Here's the second part of John Livingstone-Learmonth's overview of this exciting vintage in the southern Rhône.


Scroll down to see tasting notes


Rasteau

Balance is good at Rasteau – a sunny balance that reminds me of classic vintages such as 1985, with the wines well-fruited and the tannins comfortably mild. There are garrigue and herbes de Provence influences, and the wines’ approachable style will go down well with drinkers. There is some similarity to the 2012 vintage, although 2015’s crop was larger.

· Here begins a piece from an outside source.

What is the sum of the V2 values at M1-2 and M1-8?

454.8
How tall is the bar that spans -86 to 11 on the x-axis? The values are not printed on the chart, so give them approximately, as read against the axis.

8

Lirac, Beaumes-de-Venise, Vinsobres

The reds from these areas are all of a good standard. Freshness features at Beaumes-de-Venise and Vinsobres, the latter giving good, free-wheeling Syrah. Lirac’s reds are well-filled and, with winemaking standards rising, these wines can present good value for money.



Cairanne

The 2015 vintage falls perfectly for Cairanne’s first year as a grown-up cru on its own. Many of the leading domaines elected to present their wines as cru, though some have chosen to remain Cairanne Côtes du Rhône Villages (more wine per hectare). The reds are thorough and, even young, show terroir, indicating their balance. The tannins are so well ripened that many will be drinking well in a few months’ time. The whites, however, can lack acidity.

Côtes du Rhône Villages, Côtes du Rhône

This is a vintage to buy from the best names in the Villages and Côtes du Rhône categories. Lots of fruit, some sparky tannins and dashes of enticing flavour are present. Progress in white winemaking also signals a value opportunity for consumers, but focus on the top domaine names.